Picture a large, windowless, dimly lit room with ticket desks lining three sides. The room was last refurbished circa 1960. The colour scheme is brown, on brown. There are fourteen desks, lining three sides of the room, of which only six are open. The queue zigzags back and forth across the centre of the room, in a decidedly orderly fashion for France, the irritated, overheated people having been shepherded into submission using barriers and red tape. I start to count how many irritated, overheated people must be served before it is my turn. I stop at 50, deciding, on balance, that I’d rather not know.

The time is 13.20; I left the office at 12.50.

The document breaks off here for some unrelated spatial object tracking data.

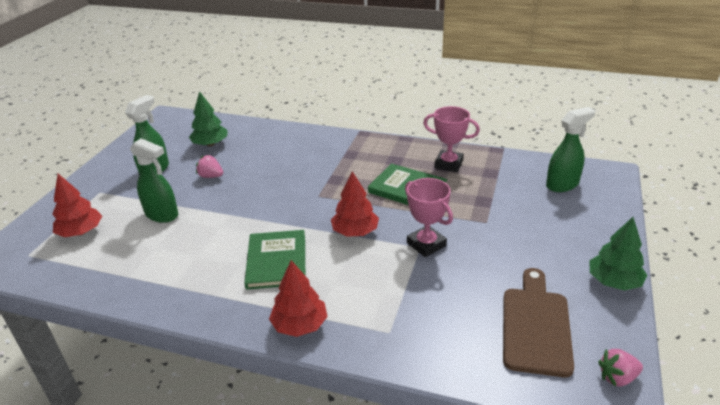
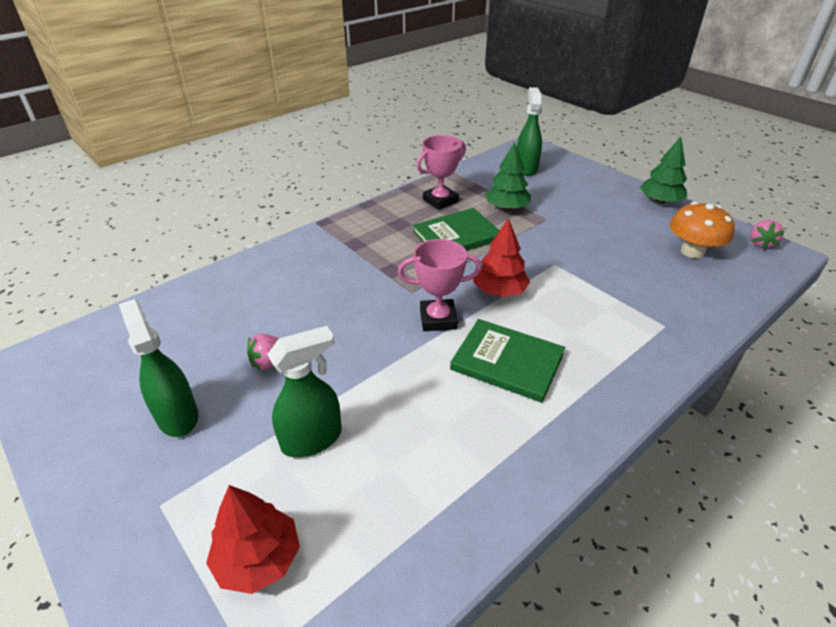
camera: 60 degrees left, 5 degrees up
(210, 144) = (185, 339): green tree -> green tree (506, 208)
(300, 325) = (626, 380): red tree -> none
(426, 244) = (553, 259): pink trophy -> pink trophy (438, 319)
(535, 325) = (692, 251): brown cutting board -> orange mushroom

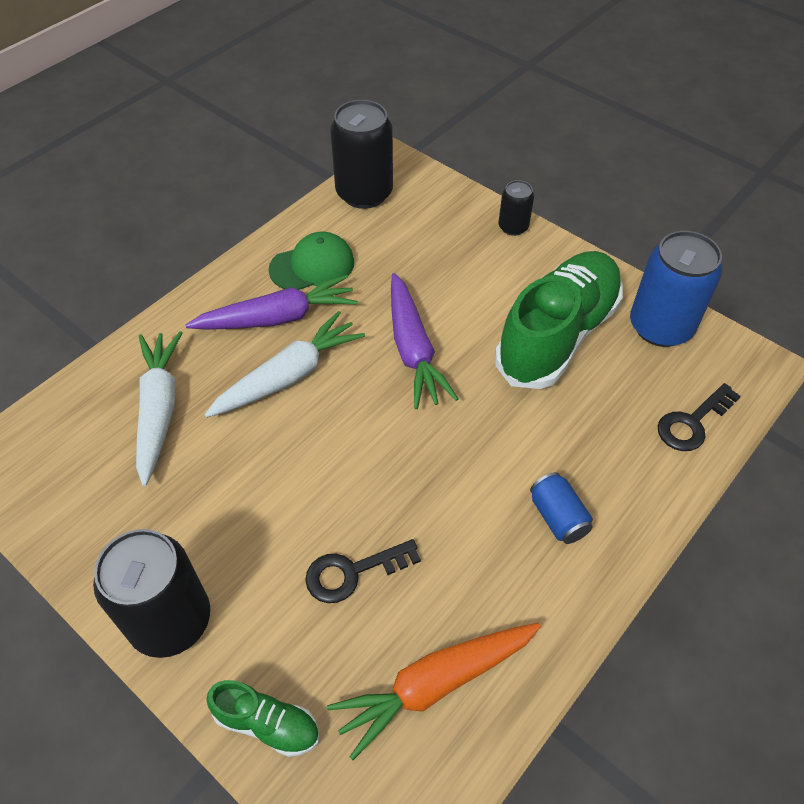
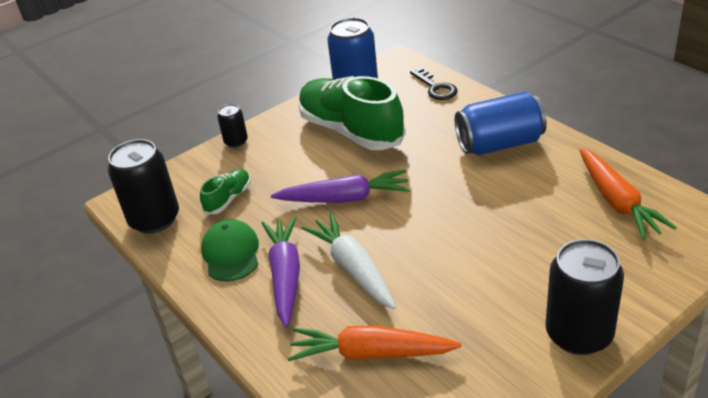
camera: 75 degrees left, 15 degrees down
(159, 409) = (371, 353): white carrot -> orange carrot
(267, 723) = (653, 278): green shoe -> green shoe (228, 199)
(352, 572) = (538, 235): black key -> none
(558, 517) = (499, 144): blue can -> blue can, size x1.94

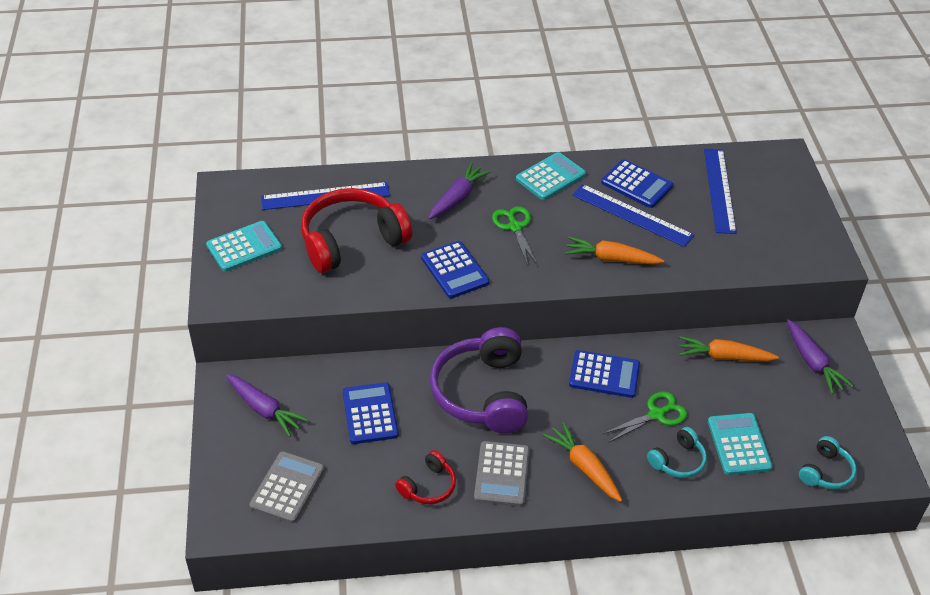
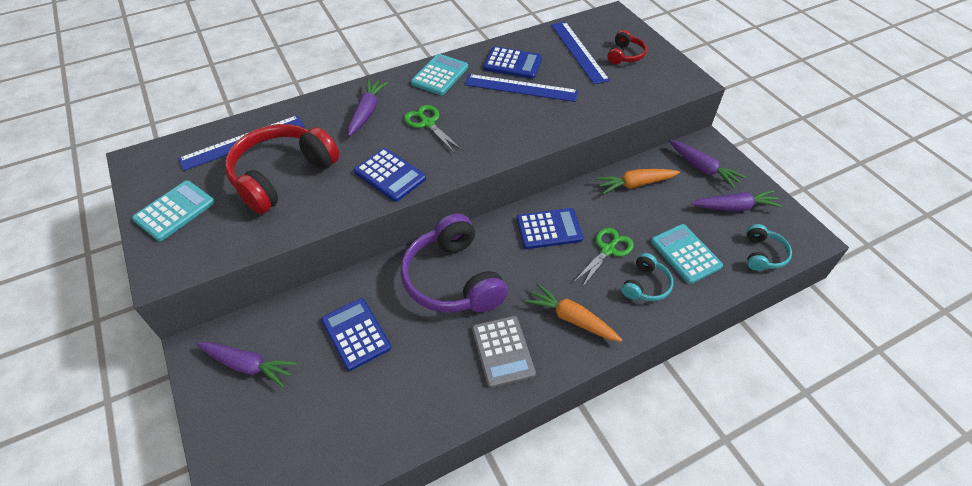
camera: 20 degrees left, 5 degrees up
(287, 487) = (298, 442): grey calculator -> none
(428, 486) = (440, 388): red headphones -> red headphones (625, 55)
(611, 259) = (521, 127): orange carrot -> none
(824, 414) = (734, 207): none -> purple carrot

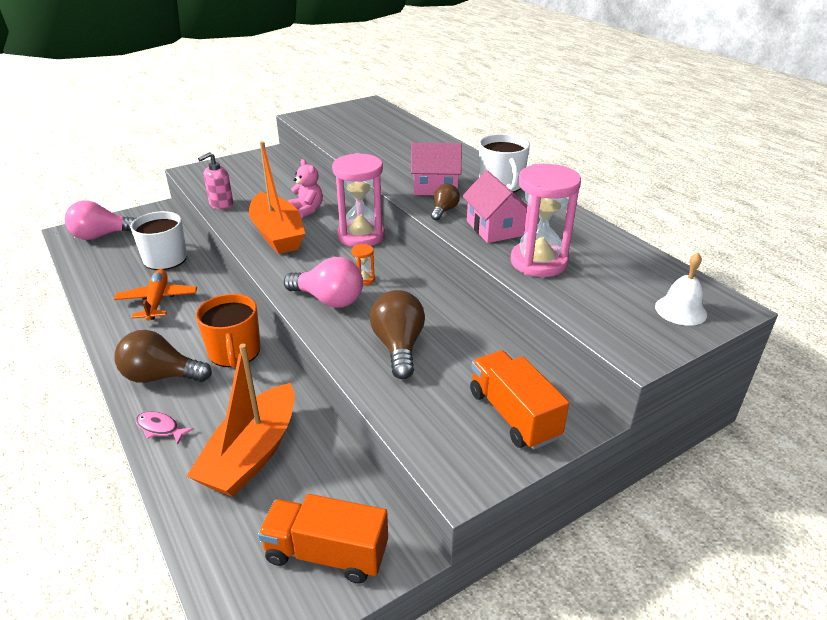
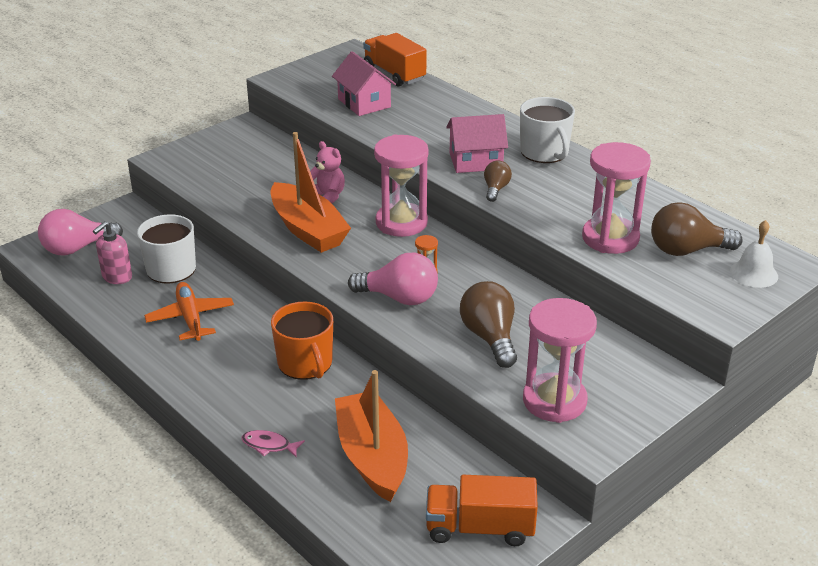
camera: 10 degrees left, 0 degrees up
(161, 376) = (241, 396): brown light bulb -> brown light bulb (686, 250)
(221, 204) = (223, 199): pink soap dispenser -> pink soap dispenser (117, 277)
(252, 454) = (372, 457): orange boat -> orange boat turned 150 degrees clockwise
(439, 421) = (554, 401): none -> pink hourglass
(495, 228) = (555, 205): pink house -> pink house (364, 103)
(513, 415) = (619, 387): orange truck -> orange truck (394, 74)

Some people in the queue came prepared, and nibble on baguette sandwiches, or read books. I have no such means of sustenance or entertainment at my disposal, so I content myself with fuming inwardly at the number of SNCF employees who are milling about behind the ticket desks seemingly unoccupied; chatting, or just standing around with their arms folded, calmly surveying the mayhem, in full view of the people queuing. Hardly very tactful behaviour.

Occasionally, an employee comes on duty and deigns to sit down at one of the empty desks and pull up the blind to start work. But not before they have sauntered around the room at the speed of a snail and kissed both cheeks of every single fellow fonctionnairein the room.

For every blind that is pulled up, another is lowered, elsewhere in the room.

I finally reach the front of the queue at 14.02. A pleasant and efficient young gentleman with a ponytail refunds my ticket in seconds. I smile, pathetically grateful, as all along I had been imagining what I would do if once I got to the front of the queue, I was told that I was in the wrong place for refunds.

I arrive back at the office at 14.20, looking forward to consoling myself with a sandwich and a strawberry tart.

I see that my boss is back from lunch, looking pointedly at his watch, so I return to my desk, stomach still protesting, crestfallen, and consign my lunch to the recesses of a desk drawer.

At that precise moment in time, I would gladly have paid in excess of € 100 to be able to eat my fruit tart in peace.

*a figure of speech. There was nothing merry about the voice of my interlocuteur. Disinterested, slightly dim and very bored would all be more apt descriptions.